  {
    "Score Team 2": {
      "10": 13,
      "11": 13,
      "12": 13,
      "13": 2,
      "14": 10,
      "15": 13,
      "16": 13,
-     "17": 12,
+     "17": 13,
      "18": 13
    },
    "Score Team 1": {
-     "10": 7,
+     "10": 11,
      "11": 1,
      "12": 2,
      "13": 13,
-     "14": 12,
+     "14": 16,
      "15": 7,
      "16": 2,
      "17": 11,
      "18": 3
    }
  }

● ● ● ● ●

[Problem to work on]: Please return the full set of records exactly as given above.

[Solution to the exercise]:
  {
    "Score Team 2": {
      "10": 13,
      "11": 13,
      "12": 13,
      "13": 2,
      "14": 10,
      "15": 13,
      "16": 13,
-     "17": 12,
+     "17": 13,
      "18": 13
    },
    "Score Team 1": {
-     "10": 7,
+     "10": 11,
      "11": 1,
      "12": 2,
      "13": 13,
-     "14": 12,
+     "14": 16,
      "15": 7,
      "16": 2,
      "17": 11,
      "18": 3
    }
  }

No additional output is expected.